Mumartins 07/10/2022
É doce morrer no mar
Mar morto, escrito por Jorge Amado em 1936, retrata as vidas de Guma, um dos muitos marítimos que não aspiram senão a vida e a morte no mar, e de Lívia, sua esposa. Desde cedo os que nascem no porto já possuem a mentalidade de que viverão pelos seus saveiros e no mar morrerão afogados, sendo transportados por Janaína – que é como os que vivem no porto chamam Iemanjá – para as terras de Aiocá. Lá a orixá será a mãe e a mulher dos que no oceano encontram o fim de suas vidas.
Os meninos que lá nascem são criados desde cedo visando o trabalho no mar e, quando vão para a escola, permanecem lá somente pelo tempo que leva para se aprender a ler e a escrever e mesmo assim porque isso é necessário para a realização de seu emprego. Dona Dulce, a professora do porto, em determinado momento do livro se queixa que muitos ali possuem capacidade de fazer uma faculdade e crescer na vida, mas a urgência da fome os força a abandonar os estudos assim que aprendem a ler e a escrever e logo se voltam para o trabalho. Isso a angustia muito e, no entanto, ela ainda espera um milagre – uma revolução?

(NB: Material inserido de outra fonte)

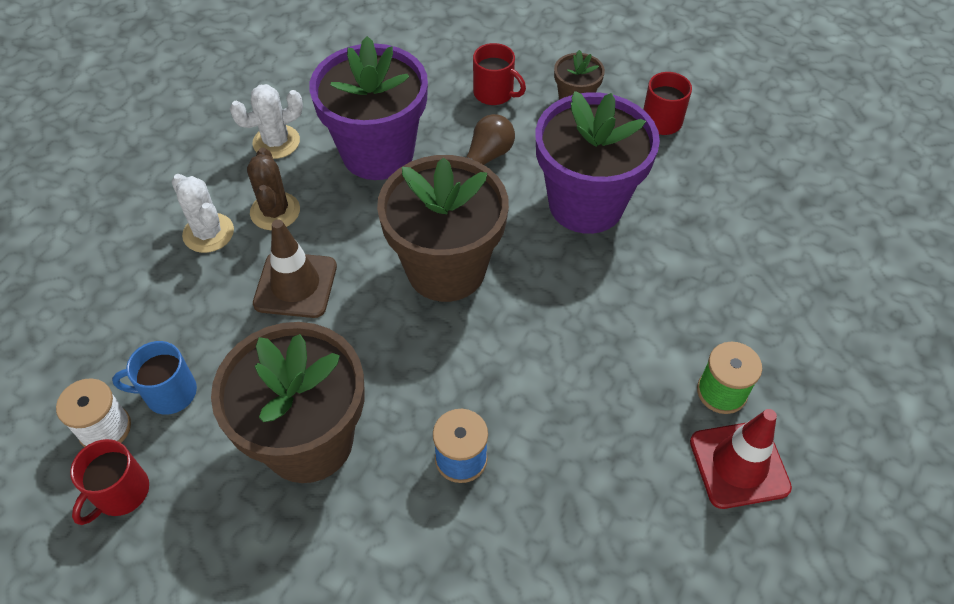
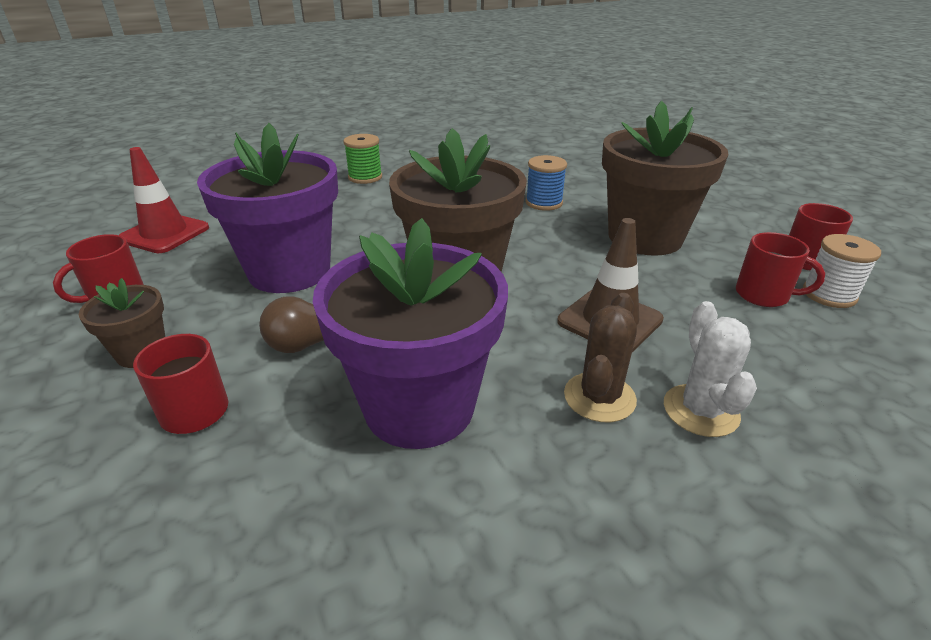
camera: 145 degrees left, 20 degrees down
blue mug [112,341,197,414] -> red mug [736,232,825,307]
white cactus [230,84,303,159] -> none
red traffic cone [690,409,792,509] -> red traffic cone moved to [119,147,209,253]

Ao longo do romance, é evidente o conflito de classes presente no estilo de vida que levam, pois os marítimos estão constantemente enfrentando dificuldades econômicas, principalmente quando a tabela que regula o preço de seus serviços define um preço baixo para os transportes que realizam. Assim sendo, esses homens levam uma vida muito humilde e de luta, trabalhando apenas para comer miseravelmente.
Quando Lívia se casa com Guma, cantam em sua festa uma música que a deixa angustiada: é doce morrer no mar. Lívia não é filha de marítimo e, por isso, não está acostumada com a ideia de que seu marido morrerá no mar, deixando-a sem sustento e obrigando-a a prostituir-se. Para Lívia, cada noite em que Guma está realizando o transporte de uma carga a angústia da espera é muito grande, levando-a a sonhar que algum dia seu marido irá abandonar essa vida e irá trabalhar na quitanda dos tios de Lívia, na cidade alta.
Os personagens descritos por Jorge Amado nesse livro são muito idealizados, porque são heróis, salvam as pessoas do afogamento no mar e os navios que se encalhassem levariam para a morte centenas de vidas. Mas ao mesmo tempo são mártires, sofrem com a pobreza e o risco da morte. Essa é uma característica presente em todas as obras do escritor que já li até aqui: personagens que, apesar do sofrimento, não perdem o gosto pela vida que levam.
O livro é de uma leitura rápida, apesar de em muitos momentos ser repetitivo, mas o que torna a obra encantadora é a capacidade sem igual que Jorge Amado possui de fazer o leitor sentir cada palavra, cada angústia, cada sentimento dos personagens. A leitura de Jorge Amado é sempre prazerosa, crítica e reflexiva.